» Exercise materials:
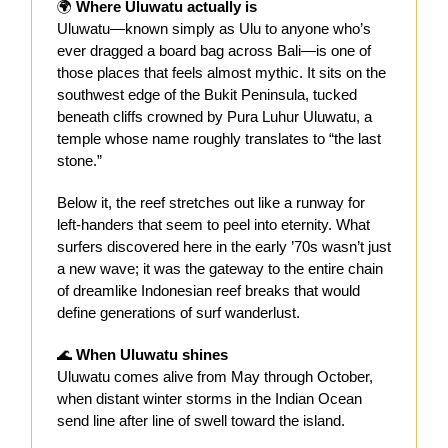
🌍
Where Uluwatu actually is
Uluwatu—known simply as Ulu to anyone who’s
ever dragged a board bag across Bali—is one of
those places that feels almost mythic. It sits on the
southwest edge of the Bukit Peninsula, tucked
beneath cliffs crowned by Pura Luhur Uluwatu, a
temple whose name roughly translates to “the last
stone.”
Below it, the reef stretches out like a runway for
left-handers that seem to peel into eternity. What
surfers discovered here in the early ’70s wasn’t just
a new wave; it was the gateway to the entire chain
of dreamlike Indonesian reef breaks that would
define generations of surf wanderlust.
🌊
When Uluwatu shines
Uluwatu comes alive from May through October,
when distant winter storms in the Indian Ocean
send line after line of swell toward the island.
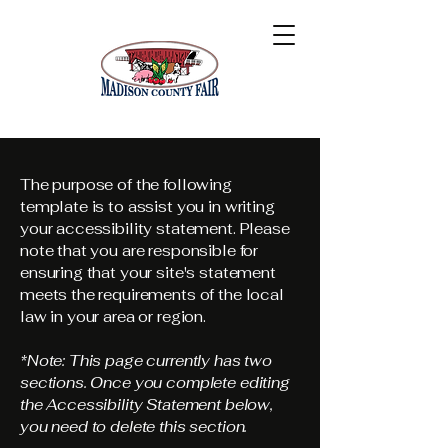
The purpose of the following
template is to assist you in writing
your accessibility statement. Please
note that you are responsible for
ensuring that your site's statement
meets the requirements of the local
law in your area or region.
*Note: This page currently has two
sections. Once you complete editing
the Accessibility Statement below,
you need to delete this section.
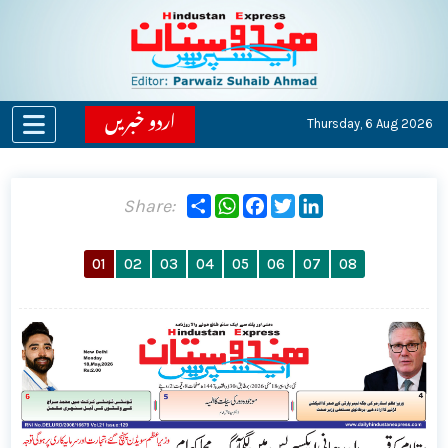
اردو خبریں
Thursday,
6 Aug 2026
Share
WhatsApp
Facebook
Twitter
LinkedIn
Share:
01
02
03
04
05
06
07
08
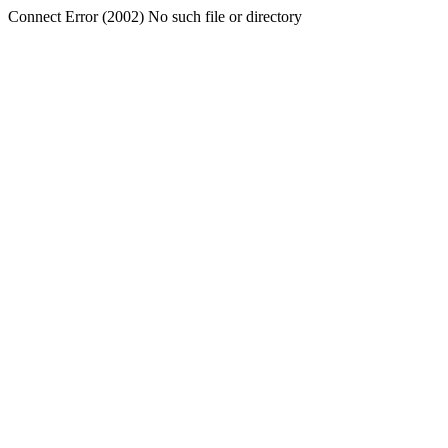
Connect Error (2002) No such file or directory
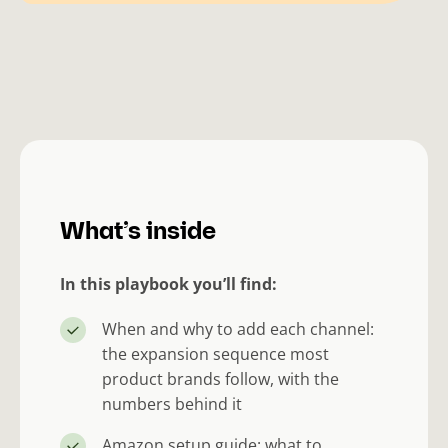
What’s inside
In this playbook you’ll find:
When and why to add each channel:
the expansion sequence most
product brands follow, with the
numbers behind it
Amazon setup guide: what to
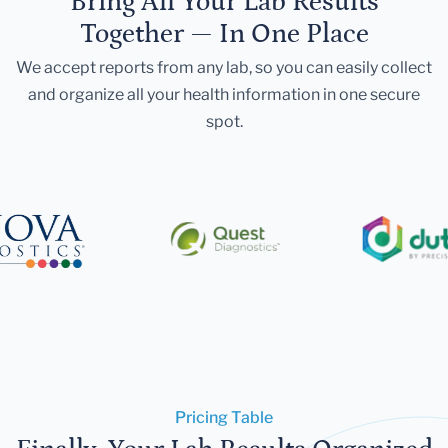
Bring All Your Lab Results
Together — In One Place
We accept reports from any lab, so you can easily collect
and organize all your health information in one secure
spot.
Pricing Table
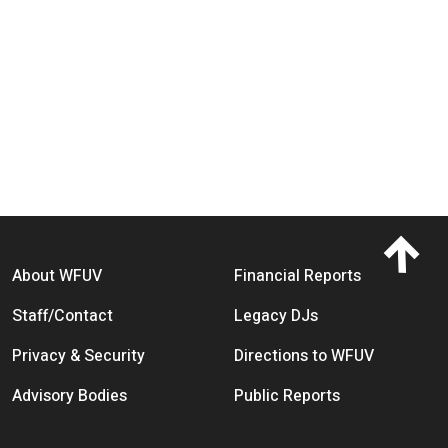
Footer menu
About WFUV
Financial Reports
Staff/Contact
Legacy DJs
Privacy & Security
Directions to WFUV
Advisory Bodies
Public Reports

» Work required: All lines above from the one with "a new wave;" to the one with "when distant winter", inclusive, should be copied exactly, and no other lines.

» Response to the exercise:
a new wave; it was the gateway to the entire chain
of dreamlike Indonesian reef breaks that would
define generations of surf wanderlust.
🌊
When Uluwatu shines
Uluwatu comes alive from May through October,
when distant winter storms in the Indian Ocean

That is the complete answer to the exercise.